Passage:
[Start of Attachment]

Anyone who thinks that the cult of relics of the saints is itself a relic of the Middle Ages should log on to eBay. On any day of the week the online shopper will find a thriving business in the sale of relics, ranging from dust from the tomb of Christ to splinters of the True Cross to bone fragments of countless saints.
Among the faithful, relics have an enormous appeal. In 1999–2000, when relics of Saint Thérèse of Lisieux (1873–1897), popularly known as the Little Flower, traveled across the United States, millions turned out to touch or kiss the reliquary. The scene was repeated in 2003, when a tiny fragment of the cloak that bears the miraculous image of Our Lady of Guadalupe was carried from parish to parish throughout the country.
Believers will go out of their way to see famous relics. An online search of Catholic travel companies turns up dozens of itineraries designed specifically to visit churches that exhibit renowned relics, such as the incorrupt body of Saint Bernadette in her convent’s chapel in Nevers, France, and the basilica in Padua, Italy, where Saint Anthony lies buried.
Though many of the most famous relics like Padre Pio’s gloves and Saint Francis of Assisi’s tunic are associated with saints, relics are not limited to the Catholic and Orthodox churches. Buddhists venerate the teeth of the Buddha; Islam venerates the sword, the robe, and even strands from the beard of Mohammed. In ancient times, when a farmer or an excavation crew unearthed dinosaur bones, the Greeks and Romans took them for the remains of the Titans, or a legendary hero such as Theseus.

[End of Attachment]

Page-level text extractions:
[Start of Attachment]

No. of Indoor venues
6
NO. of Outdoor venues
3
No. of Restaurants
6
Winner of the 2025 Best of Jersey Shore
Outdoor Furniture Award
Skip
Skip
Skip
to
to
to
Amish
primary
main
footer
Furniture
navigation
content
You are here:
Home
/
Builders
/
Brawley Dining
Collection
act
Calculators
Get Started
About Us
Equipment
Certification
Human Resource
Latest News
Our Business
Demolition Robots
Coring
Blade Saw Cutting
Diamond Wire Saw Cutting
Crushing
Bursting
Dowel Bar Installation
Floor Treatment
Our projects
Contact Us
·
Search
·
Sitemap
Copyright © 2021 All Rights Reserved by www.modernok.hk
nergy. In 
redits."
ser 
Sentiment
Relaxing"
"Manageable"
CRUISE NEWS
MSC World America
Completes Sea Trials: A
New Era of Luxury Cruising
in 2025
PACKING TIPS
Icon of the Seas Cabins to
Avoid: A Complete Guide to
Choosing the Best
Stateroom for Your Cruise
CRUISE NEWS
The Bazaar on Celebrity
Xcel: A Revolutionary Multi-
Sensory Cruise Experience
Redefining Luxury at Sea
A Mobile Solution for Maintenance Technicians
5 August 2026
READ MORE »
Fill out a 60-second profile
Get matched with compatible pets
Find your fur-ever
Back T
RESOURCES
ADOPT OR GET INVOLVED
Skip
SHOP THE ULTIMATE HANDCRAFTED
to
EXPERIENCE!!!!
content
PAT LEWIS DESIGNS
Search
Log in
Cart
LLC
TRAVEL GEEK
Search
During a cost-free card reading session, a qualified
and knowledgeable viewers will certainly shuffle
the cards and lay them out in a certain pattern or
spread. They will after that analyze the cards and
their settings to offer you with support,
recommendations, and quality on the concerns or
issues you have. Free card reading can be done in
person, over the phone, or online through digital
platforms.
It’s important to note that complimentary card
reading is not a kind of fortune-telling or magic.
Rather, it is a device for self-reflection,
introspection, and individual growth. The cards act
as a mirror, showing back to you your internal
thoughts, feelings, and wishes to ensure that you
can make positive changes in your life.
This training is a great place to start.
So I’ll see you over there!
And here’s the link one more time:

[End of Attachment]

Using the information:
1) Transcribe the part of the passage on relics that opens with the words containing "Believers will go" and closes with "such as Theseus.".
2) Restate word for word the rows, beginning with the very first row and ending with the line that contains "issues you have.", with both of those lines included.

Answer section:
1)
Believers will go out of their way to see famous relics. An online search of Catholic travel companies turns up dozens of itineraries designed specifically to visit churches that exhibit renowned relics, such as the incorrupt body of Saint Bernadette in her convent’s chapel in Nevers, France, and the basilica in Padua, Italy, where Saint Anthony lies buried.
Though many of the most famous relics like Padre Pio’s gloves and Saint Francis of Assisi’s tunic are associated with saints, relics are not limited to the Catholic and Orthodox churches. Buddhists venerate the teeth of the Buddha; Islam venerates the sword, the robe, and even strands from the beard of Mohammed. In ancient times, when a farmer or an excavation crew unearthed dinosaur bones, the Greeks and Romans took them for the remains of the Titans, or a legendary hero such as Theseus.

2)
No. of Indoor venues
6
NO. of Outdoor venues
3
No. of Restaurants
6
Winner of the 2025 Best of Jersey Shore
Outdoor Furniture Award
Skip
Skip
Skip
to
to
to
Amish
primary
main
footer
Furniture
navigation
content
You are here:
Home
/
Builders
/
Brawley Dining
Collection
act
Calculators
Get Started
About Us
Equipment
Certification
Human Resource
Latest News
Our Business
Demolition Robots
Coring
Blade Saw Cutting
Diamond Wire Saw Cutting
Crushing
Bursting
Dowel Bar Installation
Floor Treatment
Our projects
Contact Us
·
Search
·
Sitemap
Copyright © 2021 All Rights Reserved by www.modernok.hk
nergy. In 
redits."
ser 
Sentiment
Relaxing"
"Manageable"
CRUISE NEWS
MSC World America
Completes Sea Trials: A
New Era of Luxury Cruising
in 2025
PACKING TIPS
Icon of the Seas Cabins to
Avoid: A Complete Guide to
Choosing the Best
Stateroom for Your Cruise
CRUISE NEWS
The Bazaar on Celebrity
Xcel: A Revolutionary Multi-
Sensory Cruise Experience
Redefining Luxury at Sea
A Mobile Solution for Maintenance Technicians
5 August 2026
READ MORE »
Fill out a 60-second profile
Get matched with compatible pets
Find your fur-ever
Back T
RESOURCES
ADOPT OR GET INVOLVED
Skip
SHOP THE ULTIMATE HANDCRAFTED
to
EXPERIENCE!!!!
content
PAT LEWIS DESIGNS
Search
Log in
Cart
LLC
TRAVEL GEEK
Search
During a cost-free card reading session, a qualified
and knowledgeable viewers will certainly shuffle
the cards and lay them out in a certain pattern or
spread. They will after that analyze the cards and
their settings to offer you with support,
recommendations, and quality on the concerns or
issues you have. Free card reading can be done in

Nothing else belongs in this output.